» What to do
Please give the lines from the start of the records up to and including the line with "List each element's" as a Markdown table with the columns Row and Line, leaving out any blank lines.
━━━ Raw data ━━━
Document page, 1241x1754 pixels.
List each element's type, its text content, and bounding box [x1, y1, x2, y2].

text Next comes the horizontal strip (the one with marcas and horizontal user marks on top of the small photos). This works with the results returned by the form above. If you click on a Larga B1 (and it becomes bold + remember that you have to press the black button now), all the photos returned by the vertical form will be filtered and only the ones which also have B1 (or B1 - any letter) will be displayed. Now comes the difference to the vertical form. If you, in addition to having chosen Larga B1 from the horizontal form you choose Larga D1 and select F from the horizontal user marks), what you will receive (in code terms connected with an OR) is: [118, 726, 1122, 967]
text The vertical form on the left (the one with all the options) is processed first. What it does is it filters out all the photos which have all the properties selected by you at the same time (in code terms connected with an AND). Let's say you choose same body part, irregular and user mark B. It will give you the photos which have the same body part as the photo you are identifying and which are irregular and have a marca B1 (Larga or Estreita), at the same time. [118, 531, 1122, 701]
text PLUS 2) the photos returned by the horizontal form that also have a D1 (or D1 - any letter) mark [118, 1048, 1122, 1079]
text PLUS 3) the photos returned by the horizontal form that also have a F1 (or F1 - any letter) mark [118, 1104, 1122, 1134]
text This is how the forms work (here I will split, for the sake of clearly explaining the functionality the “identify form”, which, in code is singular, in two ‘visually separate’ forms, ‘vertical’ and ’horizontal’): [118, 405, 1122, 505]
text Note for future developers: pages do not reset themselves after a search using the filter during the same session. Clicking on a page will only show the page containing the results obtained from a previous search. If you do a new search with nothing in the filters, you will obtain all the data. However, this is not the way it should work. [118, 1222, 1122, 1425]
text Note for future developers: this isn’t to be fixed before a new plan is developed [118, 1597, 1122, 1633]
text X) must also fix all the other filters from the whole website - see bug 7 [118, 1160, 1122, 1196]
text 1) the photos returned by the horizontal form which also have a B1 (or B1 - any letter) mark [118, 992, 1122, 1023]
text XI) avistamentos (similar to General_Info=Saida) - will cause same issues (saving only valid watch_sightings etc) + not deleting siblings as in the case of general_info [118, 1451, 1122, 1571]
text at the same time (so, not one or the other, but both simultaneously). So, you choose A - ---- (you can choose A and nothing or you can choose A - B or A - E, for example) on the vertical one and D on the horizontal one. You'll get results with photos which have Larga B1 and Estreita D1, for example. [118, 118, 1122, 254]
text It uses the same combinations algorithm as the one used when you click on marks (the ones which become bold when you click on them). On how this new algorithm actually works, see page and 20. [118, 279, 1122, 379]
━━━
» Written solution
| Row | Line |
|---|---|
| 1 | Document page, 1241x1754 pixels. |
| 2 | List each element's type, its text content, and bounding box [x1, y1, x2, y2]. |